Please repeat the lines in the listing below, starting at the line that contains "Magyar Pétert és a közmédia vezetését" and ending at the line that contains "sajtótermék, ahol a televíziók, a rádiók, a".

(Beginning of Input material)

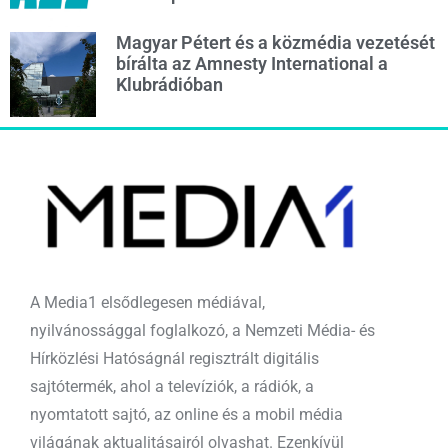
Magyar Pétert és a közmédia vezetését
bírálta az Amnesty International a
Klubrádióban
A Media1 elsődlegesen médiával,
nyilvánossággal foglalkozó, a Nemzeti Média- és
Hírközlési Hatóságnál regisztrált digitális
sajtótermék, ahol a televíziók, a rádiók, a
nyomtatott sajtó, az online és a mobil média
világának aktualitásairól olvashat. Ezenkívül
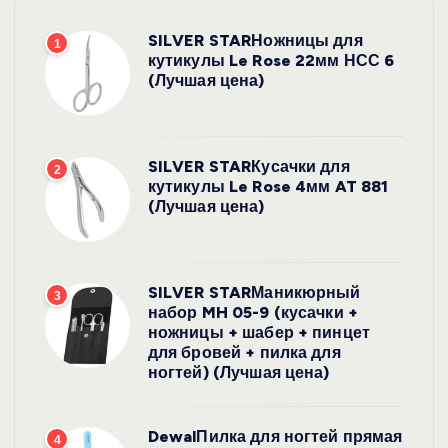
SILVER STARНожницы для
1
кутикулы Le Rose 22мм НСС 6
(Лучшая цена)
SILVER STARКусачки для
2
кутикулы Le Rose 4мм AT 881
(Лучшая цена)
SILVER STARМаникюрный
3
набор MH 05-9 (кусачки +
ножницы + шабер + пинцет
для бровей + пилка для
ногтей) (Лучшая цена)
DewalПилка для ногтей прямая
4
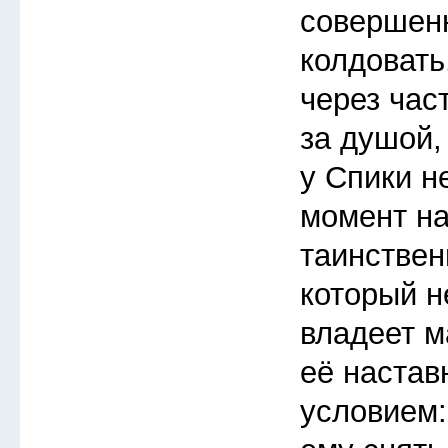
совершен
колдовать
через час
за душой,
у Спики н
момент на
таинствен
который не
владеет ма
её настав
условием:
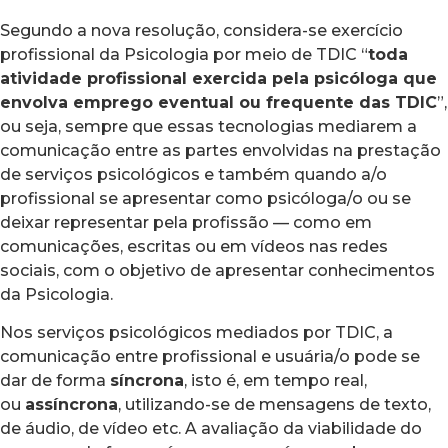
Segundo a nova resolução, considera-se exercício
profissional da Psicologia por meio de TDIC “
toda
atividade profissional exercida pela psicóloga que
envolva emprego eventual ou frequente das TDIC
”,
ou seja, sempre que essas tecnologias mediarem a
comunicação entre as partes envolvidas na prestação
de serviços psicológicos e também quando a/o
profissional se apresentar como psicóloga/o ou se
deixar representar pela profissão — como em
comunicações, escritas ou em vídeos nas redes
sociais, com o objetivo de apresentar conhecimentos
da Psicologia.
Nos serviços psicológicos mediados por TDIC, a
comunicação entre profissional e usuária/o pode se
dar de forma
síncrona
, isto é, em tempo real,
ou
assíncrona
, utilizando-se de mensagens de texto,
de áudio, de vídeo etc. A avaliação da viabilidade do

(End of Input material)
(Beginning of Input material)

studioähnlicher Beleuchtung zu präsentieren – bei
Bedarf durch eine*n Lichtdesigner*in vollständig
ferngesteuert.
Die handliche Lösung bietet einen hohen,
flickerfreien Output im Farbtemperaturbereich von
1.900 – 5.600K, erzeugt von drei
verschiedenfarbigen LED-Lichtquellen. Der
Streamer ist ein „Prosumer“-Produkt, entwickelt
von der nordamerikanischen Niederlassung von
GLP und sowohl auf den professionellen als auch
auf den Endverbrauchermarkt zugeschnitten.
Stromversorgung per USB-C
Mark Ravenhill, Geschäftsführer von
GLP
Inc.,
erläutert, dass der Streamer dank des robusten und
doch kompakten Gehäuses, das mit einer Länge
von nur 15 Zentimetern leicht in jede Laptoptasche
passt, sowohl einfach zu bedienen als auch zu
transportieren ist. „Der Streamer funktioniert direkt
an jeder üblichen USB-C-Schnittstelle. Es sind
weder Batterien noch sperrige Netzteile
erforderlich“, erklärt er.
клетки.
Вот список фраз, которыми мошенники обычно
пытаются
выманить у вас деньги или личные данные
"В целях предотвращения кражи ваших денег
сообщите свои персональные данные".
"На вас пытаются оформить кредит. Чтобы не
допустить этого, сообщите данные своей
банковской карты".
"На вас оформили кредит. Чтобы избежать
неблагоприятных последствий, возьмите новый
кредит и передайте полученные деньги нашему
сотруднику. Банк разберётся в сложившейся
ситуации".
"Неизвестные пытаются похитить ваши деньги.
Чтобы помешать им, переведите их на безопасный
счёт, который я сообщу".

(End of Input material)
(Beginning of Input material)

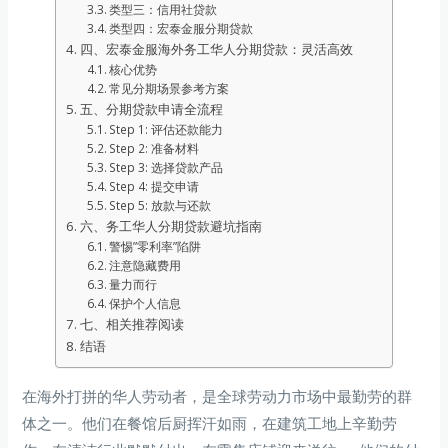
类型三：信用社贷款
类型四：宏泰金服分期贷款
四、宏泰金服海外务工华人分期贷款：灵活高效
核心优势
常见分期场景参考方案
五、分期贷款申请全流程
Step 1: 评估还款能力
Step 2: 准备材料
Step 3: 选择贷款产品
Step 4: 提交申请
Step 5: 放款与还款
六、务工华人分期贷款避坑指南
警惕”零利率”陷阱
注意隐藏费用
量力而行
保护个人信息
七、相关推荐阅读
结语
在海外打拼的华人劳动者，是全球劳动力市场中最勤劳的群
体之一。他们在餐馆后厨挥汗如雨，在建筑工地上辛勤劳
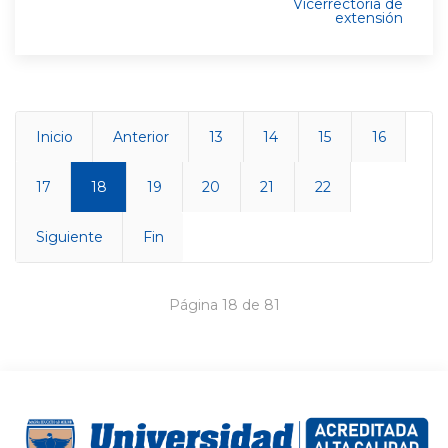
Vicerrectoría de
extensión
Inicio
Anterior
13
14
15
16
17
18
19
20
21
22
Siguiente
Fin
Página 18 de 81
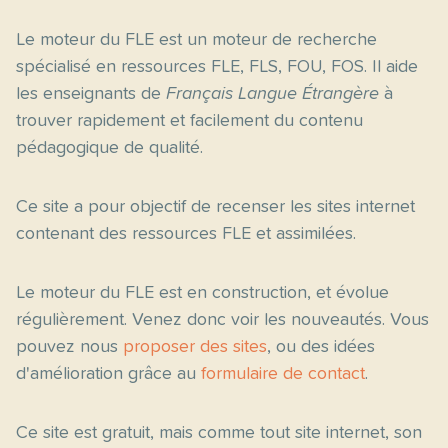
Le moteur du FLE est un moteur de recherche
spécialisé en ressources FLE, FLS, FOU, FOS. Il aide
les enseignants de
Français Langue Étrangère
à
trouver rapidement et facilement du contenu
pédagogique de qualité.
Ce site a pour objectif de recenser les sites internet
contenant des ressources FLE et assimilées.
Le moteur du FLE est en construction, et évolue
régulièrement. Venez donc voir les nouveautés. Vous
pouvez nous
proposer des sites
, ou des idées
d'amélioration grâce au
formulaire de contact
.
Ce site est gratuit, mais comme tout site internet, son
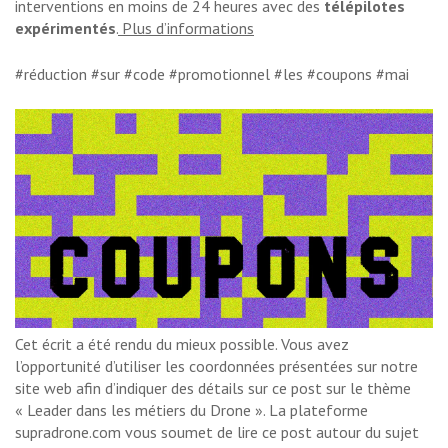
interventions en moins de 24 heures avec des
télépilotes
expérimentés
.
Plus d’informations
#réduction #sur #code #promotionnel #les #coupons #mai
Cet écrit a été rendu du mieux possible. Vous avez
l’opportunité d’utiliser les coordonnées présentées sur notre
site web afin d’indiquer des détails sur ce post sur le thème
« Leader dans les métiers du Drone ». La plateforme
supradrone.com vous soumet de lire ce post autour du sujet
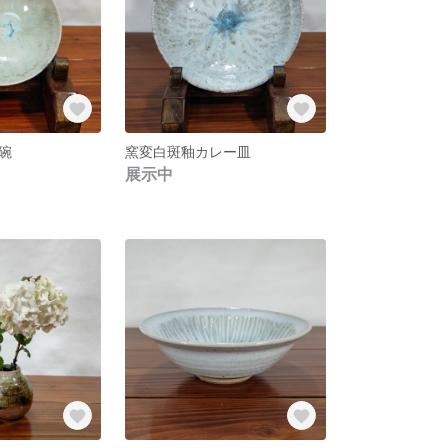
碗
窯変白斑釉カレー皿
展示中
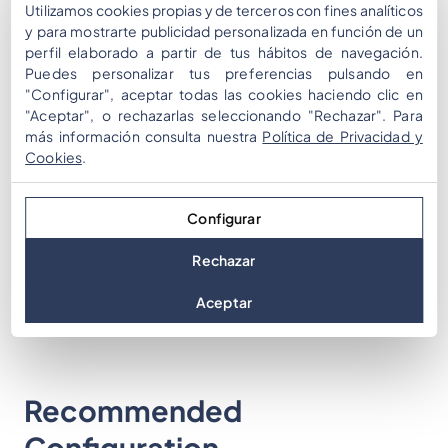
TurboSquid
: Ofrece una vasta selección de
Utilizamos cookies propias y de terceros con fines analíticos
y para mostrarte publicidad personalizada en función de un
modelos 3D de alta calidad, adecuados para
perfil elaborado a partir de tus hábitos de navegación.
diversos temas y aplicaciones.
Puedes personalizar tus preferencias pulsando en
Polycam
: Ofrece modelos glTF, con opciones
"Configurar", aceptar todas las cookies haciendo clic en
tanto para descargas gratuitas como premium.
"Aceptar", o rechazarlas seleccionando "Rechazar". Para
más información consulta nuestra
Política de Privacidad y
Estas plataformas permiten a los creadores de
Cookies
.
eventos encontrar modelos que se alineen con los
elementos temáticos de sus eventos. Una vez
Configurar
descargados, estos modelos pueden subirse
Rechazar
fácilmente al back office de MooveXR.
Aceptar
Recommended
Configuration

(End of Input material)

#### [Task result]
Magyar Pétert és a közmédia vezetését
bírálta az Amnesty International a
Klubrádióban
A Media1 elsődlegesen médiával,
nyilvánossággal foglalkozó, a Nemzeti Média- és
Hírközlési Hatóságnál regisztrált digitális
sajtótermék, ahol a televíziók, a rádiók, a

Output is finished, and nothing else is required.